Heritability is often estimated by decomposing the variance of a trait into genetic and other factors. Interpreting such variance decompositions, however, is not straightforward. In particular, there is an ongoing debate on the importance of genetic factors in cancer development, even though heritability estimates exist. Here we show that heritability estimates contain information on the distribution of absolute risk due to genetic differences. The approach relies on the assumptions underlying the conventional heritability of liability model. We also suggest a model unrelated to heritability estimates. By applying these strategies, we describe the distribution of absolute genetic risk for 15 common cancers. We highlight the considerable inequality in genetic risk of cancer using different metrics, e.g., the Gini Index and quantile ratios which are frequently used in economics. For all these cancers, the estimated inequality in genetic risk is larger than the inequality in income in the USA.

Diastolic hypotension due to intensive blood pressure therapy: Is it harmful?

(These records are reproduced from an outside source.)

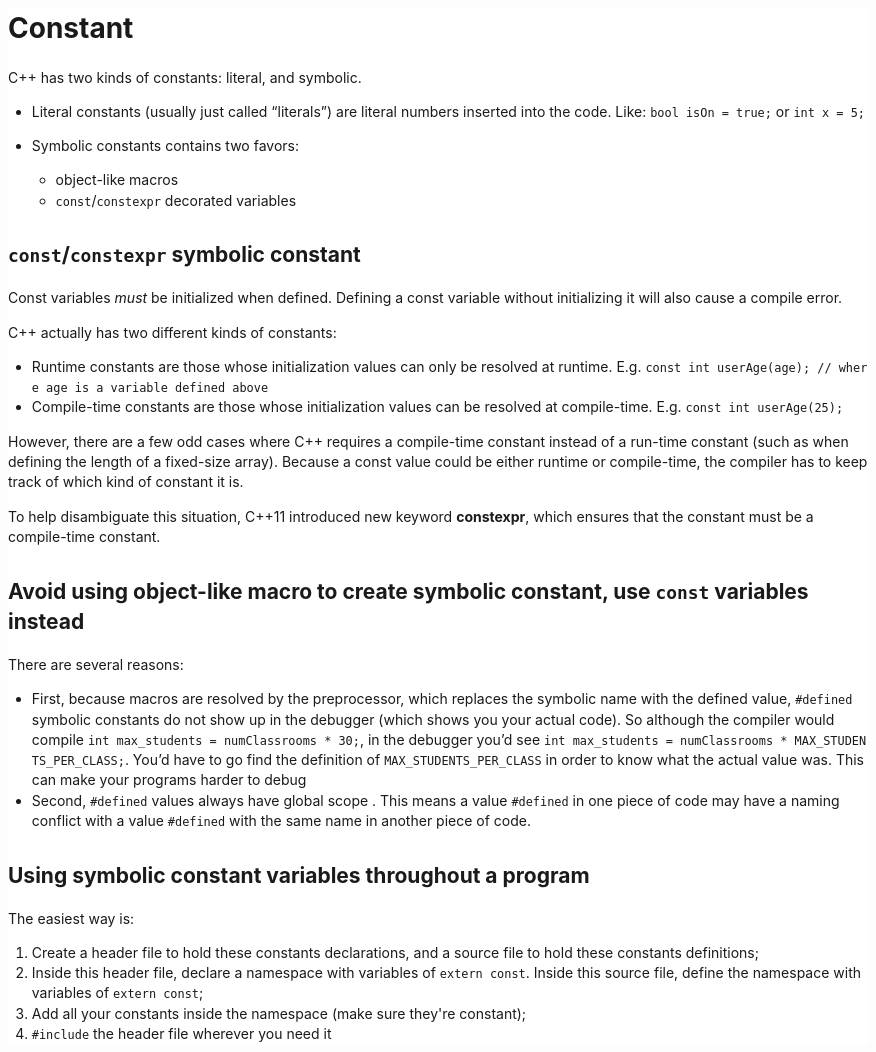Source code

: 
# Constant

C++ has two kinds of constants: literal, and symbolic.

* Literal constants (usually just called “literals”) are literal numbers inserted into the code.  Like: `bool isOn = true;` or `int x = 5;`
* Symbolic constants contains two favors: 

    * object-like macros
    * `const`/`constexpr` decorated variables

## `const`/`constexpr` symbolic constant

Const variables _must_ be initialized when defined. Defining a const variable without initializing it will also cause a compile error.

C++ actually has two different kinds of constants:

* Runtime constants are those whose initialization values can only be resolved at runtime. E.g.
`const int userAge(age); // where age is a variable defined above`
* Compile-time constants are those whose initialization values can be resolved at compile-time. E.g. `const int userAge(25);`

However, there are a few odd cases where C++ requires a compile-time constant instead of a run-time constant (such as when defining the length of a fixed-size array). Because a const value could be either runtime or compile-time, the compiler has to keep track of which kind of constant it is.

To help disambiguate this situation, C++11 introduced new keyword __constexpr__, which ensures that the constant must be a compile-time constant.

## Avoid using object-like macro to create symbolic constant, use `const` variables instead

There are several reasons:

* First, because macros are resolved by the preprocessor, which replaces the symbolic name with the defined value, `#defined` symbolic constants do not show up in the debugger (which shows you your actual code). So although the compiler would compile `int max_students = numClassrooms * 30;`, in the debugger you’d see `int max_students = numClassrooms * MAX_STUDENTS_PER_CLASS;`. You’d have to go find the definition of `MAX_STUDENTS_PER_CLASS` in order to know what the actual value was. This can make your programs harder to debug
* Second, `#defined` values always have global scope . This means a value `#defined` in one piece of code may have a naming conflict with a value `#defined` with the same name in another piece of code.

## Using symbolic constant variables throughout a program

The easiest way is:

1. Create a header file to hold these constants declarations, and a source file to hold these constants definitions;
2. Inside this header file, declare a namespace with variables of `extern const`. Inside this source file, define the namespace with variables of `extern const`;
3. Add all your constants inside the namespace (make sure they're constant);
4. `#include` the header file wherever you need it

BACKGROUND AND AIMS: Reducing the diastolic blood pressure (DBP) below a certain threshold may lead to inadequate organ perfusion. This raises some concerns, because pharmacotherapy reduces both systolic and diastolic pressure. We aimed to investigate whether a pathway from intensive systolic blood pressure (SBP) treatment influences cardiovascular outcomes by inducing too low DBP. METHODS: We had access to data from the Systolic Blood Pressure Intervention Trial (SPRINT) including 9361 patients with a SBP of 130 mmHg or higher and an increased cardiovascular risk. In a formal mediation analysis, we investigated whether the effect of intense (target SBP: 120 mm Hg) vs. standard (target SBP: 140 mmHg) intervention on a composite endpoint would be mediated through an indirect, potentially harmful, effect through low DBP (< 60 mmHg). RESULTS: Adjusting for treatment, we find that low DBP per se is associated with poor cardiovascular outcomes (HR 1.90 (95% CI [1.46, 2.47]). However, in a formal mediation analyses, we observed that the unadjusted indirect effect of intensive blood pressure treatment going through low DBP of HR 1.12 (95% CI [1.06, 1.18]) attenuates to a statistically non-significant effect of HR 1.04 (95% CI [0.98, 1.10]) after adjustment for important covariates, suggesting that the mere association is considerably confounded. CONCLUSIONS: The increased risk in subjects with diastolic pressure below 60 cannot fully be explained by the intensive treatment itself, but may be due to other measured factors. More generally, this analysis shows that adjusting for mediator-outcome confounding is essential, even in RCTs.